» Page excerpt
When I am trying to execute 'sparl.sql' inside an UDF, I am getting java.lang.NullPointerException
. Is there any way, how can I execute that?
import org.apache.spark.sql.functions.udf
import org.apache.spark.sql.{Column, DataFrame, SparkSession}
// Define the UDF
def myUdf(spark: SparkSession): UserDefinedFunction = udf((col1: String, col2: String) => {
// Execute the SQL query
val result = spark.sql(s"SELECT 'Hello World!' as text")
// Return the result as a string
result.toString()
})
// Use the UDF in a DataFrame transformation
def transform(df: DataFrame, col1: Column, col2: Column): DataFrame = {
df.withColumn("result", myUdf(spark)(col1, col2))
}
val res = transform(df, col("salary"), col("gender"))
res.show()
Above code is throwing below exception
22/12/07 11:10:32 ERROR Executor: Exception in task 0.0 in stage 1679.0 (TID 19329)
org.apache.spark.SparkException: Failed to execute user defined function($read$$iw$$iw$$iw$$iw$$iw$$iw$$iw$$iw$$iw$$iw$$iw$$iw$$iw$$iw$$$$82b5b23cea489b2712a1db46c77e458$$$$w$$iw$$iw$$iw$$iw$$iw$$iw$$iw$$iw$$iw$$iw$$iw$$iw$$iw$$iw$$iw$$iw$$iw$$iw$$iw$$iw$$iw$$iw$$iw$$iw$$iw$$Lambda$4802/591483562: (string, string) => string)
at org.apache.spark.sql.catalyst.expressions.GeneratedClass$GeneratedIteratorForCodegenStage1.processNext(Unknown Source)
at org.apache.spark.sql.execution.BufferedRowIterator.hasNext(BufferedRowIterator.java:43)
at org.apache.spark.sql.execution.WholeStageCodegenExec$$anon$1.hasNext(WholeStageCodegenExec.scala:755)
at org.apache.spark.sql.execution.SparkPlan.$anonfun$getByteArrayRdd$1(SparkPlan.scala:345)
at org.apache.spark.rdd.RDD.$anonfun$mapPartitionsInternal$2(RDD.scala:898)
at org.apache.spark.rdd.RDD.$anonfun$mapPartitionsInternal$2$adapted(RDD.scala:898)
at org.apache.spark.rdd.MapPartitionsRDD.compute(MapPartitionsRDD.scala:52)

» Tasks and exercises
1: In the Spark UDF post, what exception does the poster get when trying to run the SQL call inside a UDF?
2: Please continue the Spark UDF post from the point where it stops.

» Information shown

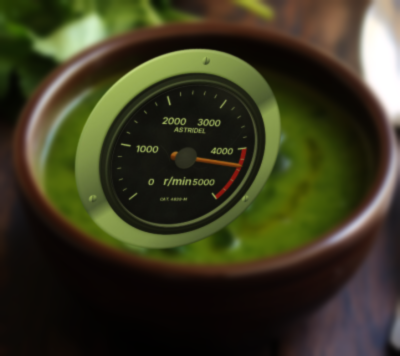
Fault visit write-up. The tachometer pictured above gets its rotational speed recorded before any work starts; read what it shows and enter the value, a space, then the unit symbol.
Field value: 4300 rpm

» Answers for this exercise
1: java.lang.NullPointerException

2:
at org.apache.spark.rdd.RDD.computeOrReadCheckpoint(RDD.scala:373)
at org.apache.spark.rdd.RDD.iterator(RDD.scala:337)
at org.apache.spark.scheduler.ResultTask.runTask(ResultTask.scala:90)
at org.apache.spark.scheduler.Task.run(Task.scala:131)
at org.apache.spark.executor.Executor$TaskRunner.$anonfun$run$3(Executor.scala:497)
at org.apache.spark.util.Utils$.tryWithSafeFinally(Utils.scala:1439)
at org.apache.spark.executor.Executor$TaskRunner.run(Executor.scala:500)
at java.util.concurrent.ThreadPoolExecutor.runWorker(ThreadPoolExecutor.java:1149)
at java.util.concurrent.ThreadPoolExecutor$Worker.run(ThreadPoolExecutor.java:624)
at java.lang.Thread.run(Thread.java:750)
Caused by: java.lang.NullPointerException
at org.apache.spark.sql.SparkSession.sessionState$lzycompute(SparkSession.scala:154)
at org.apache.spark.sql.SparkSession.sessionState(SparkSession.scala:152)
at org.apache.spark.sql.SparkSession.$anonfun$sql$2(SparkSession.scala:616)
at org.apache.spark.sql.catalyst.QueryPlanningTracker.measurePhase(QueryPlanningTracker.scala:111)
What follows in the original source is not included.